### Données fournies
----------
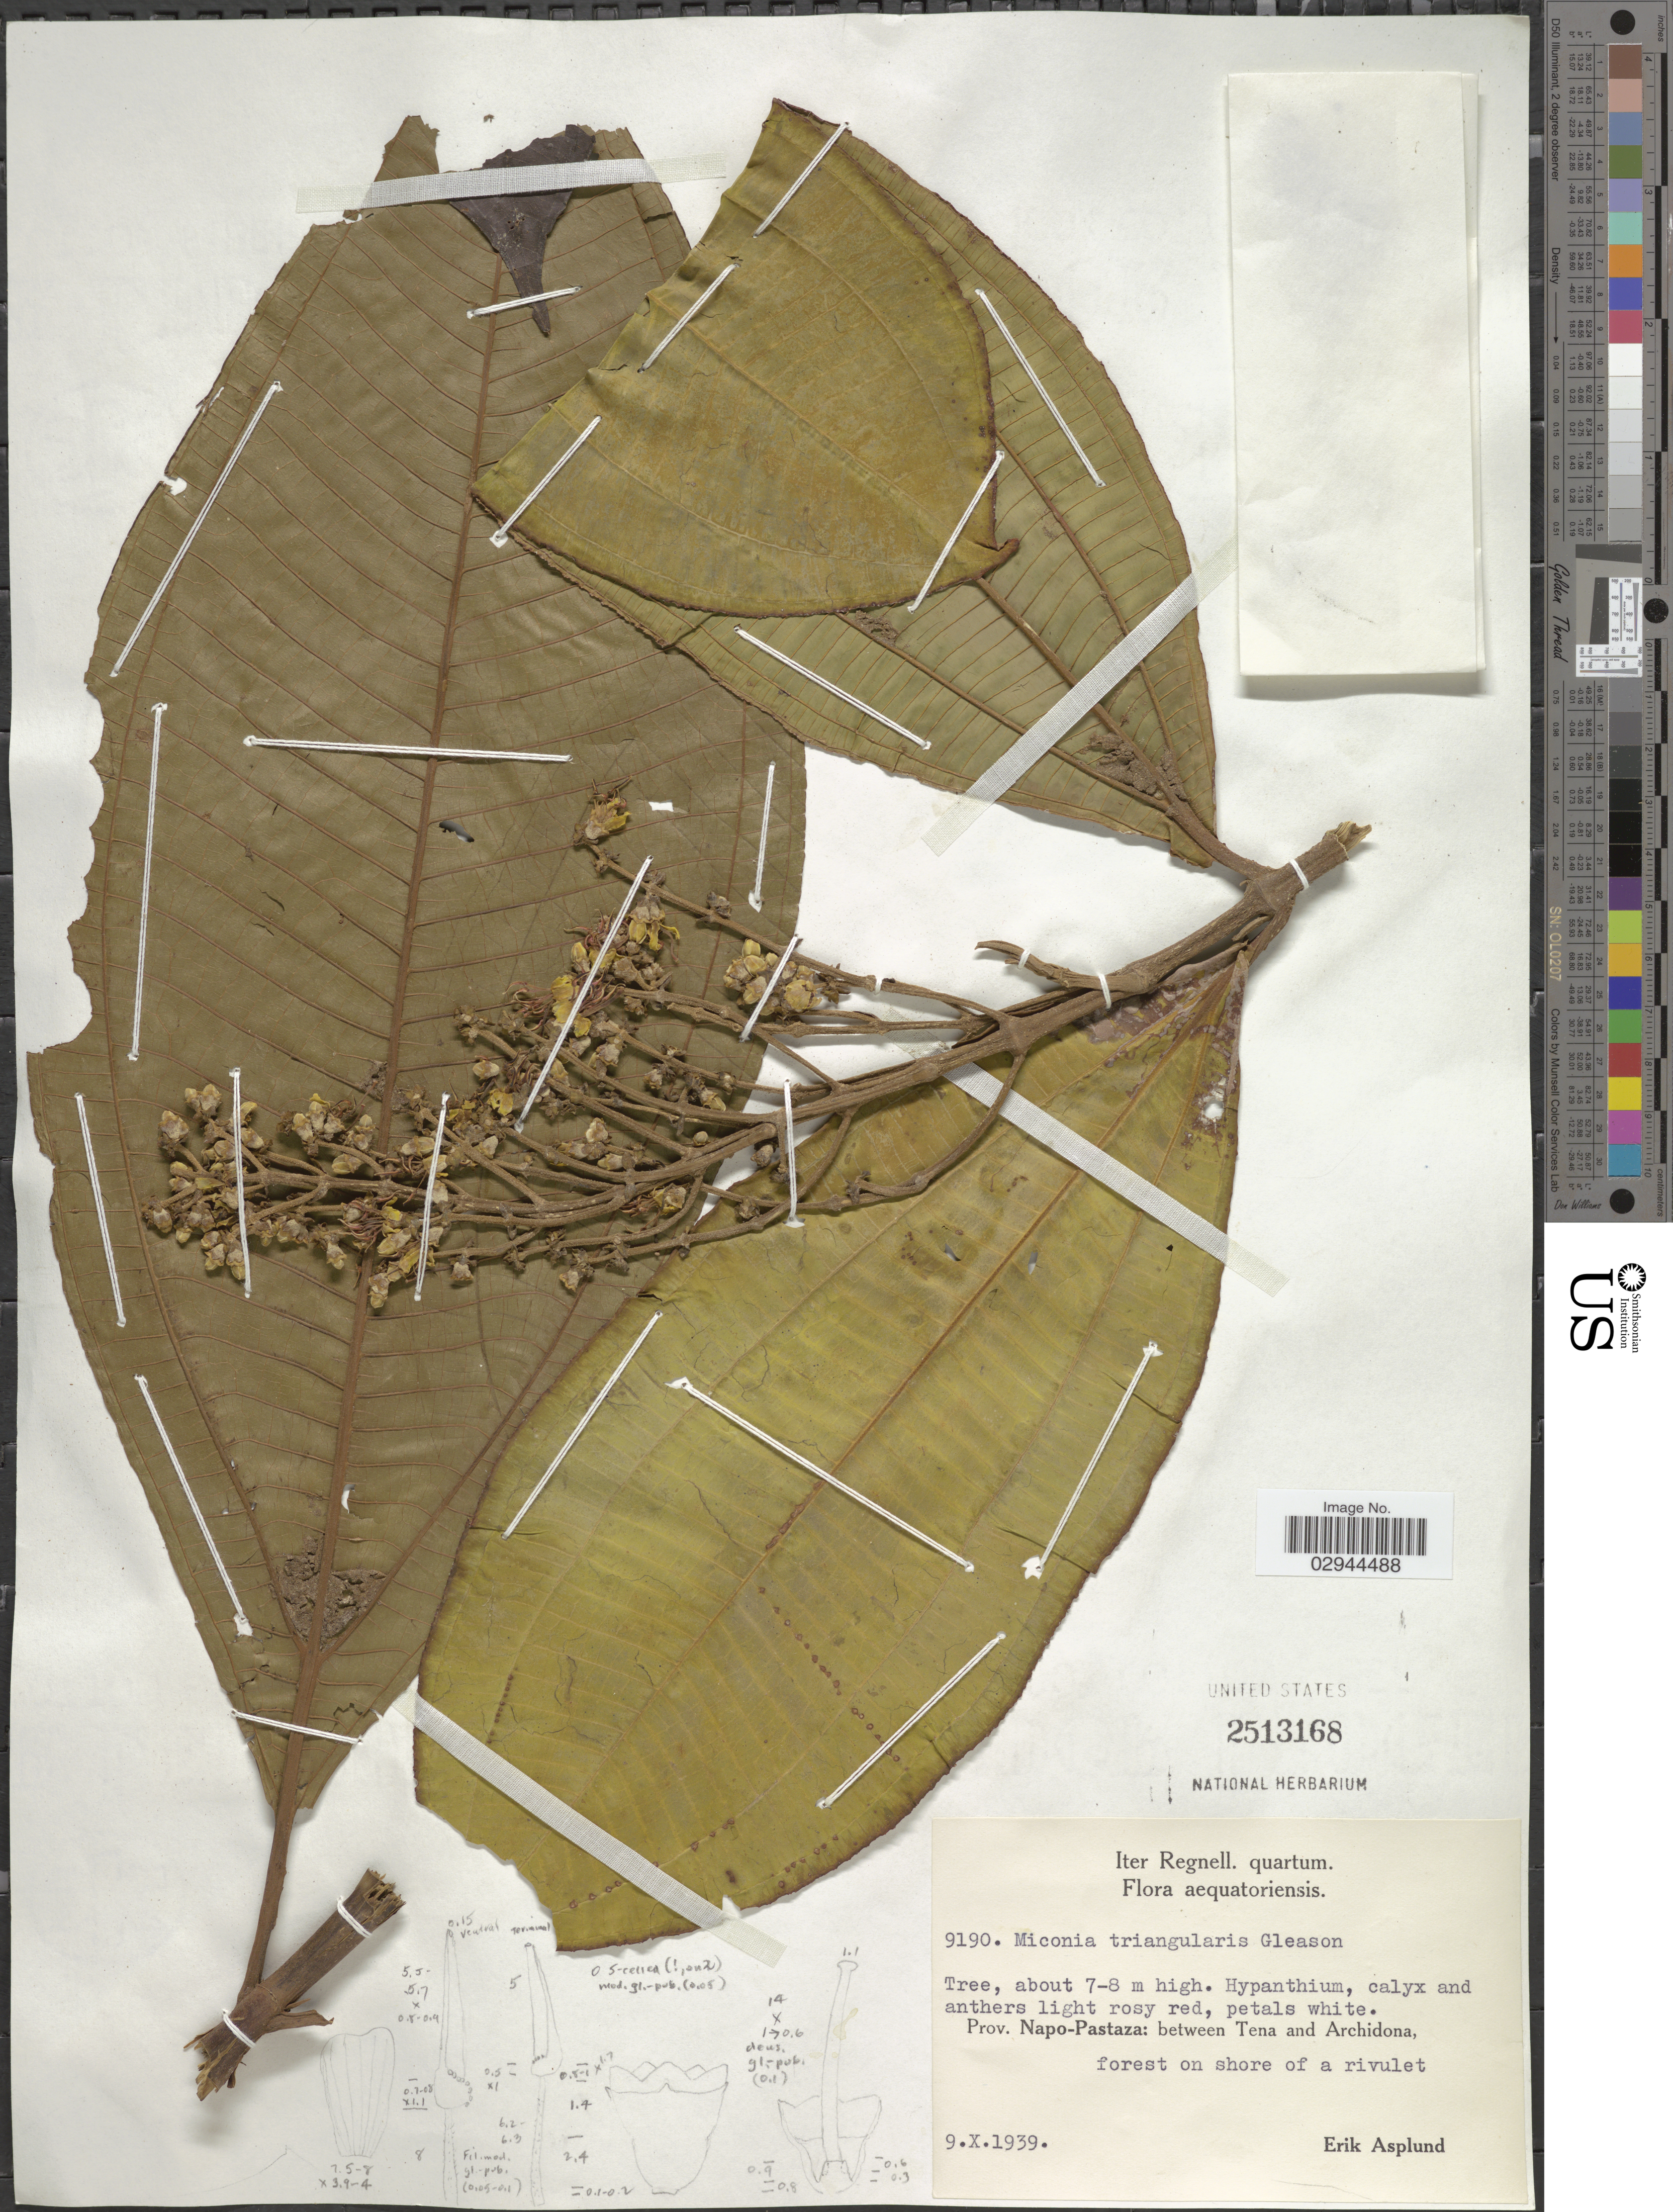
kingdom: Plantae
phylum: Tracheophyta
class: Magnoliopsida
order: Myrtales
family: Melastomataceae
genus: Miconia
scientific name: Miconia triangularis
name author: Gleason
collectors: E. Asplund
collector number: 9190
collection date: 1939-10-09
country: Ecuador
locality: Prov. Napo-Pastaza: between Tena and Archidona, forest on shore of a rivulet.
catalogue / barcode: US 2513168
----------
### Le problème
Reprenez mot pour mot chaque ligne des données ci-dessus, en laissant de côté les images.

### Réponse attendue
kingdom: Plantae
phylum: Tracheophyta
class: Magnoliopsida
order: Myrtales
family: Melastomataceae
genus: Miconia
scientific name: Miconia triangularis
name author: Gleason
collectors: E. Asplund
collector number: 9190
collection date: 1939-10-09
country: Ecuador
locality: Prov. Napo-Pastaza: between Tena and Archidona, forest on shore of a rivulet.
catalogue / barcode: US 2513168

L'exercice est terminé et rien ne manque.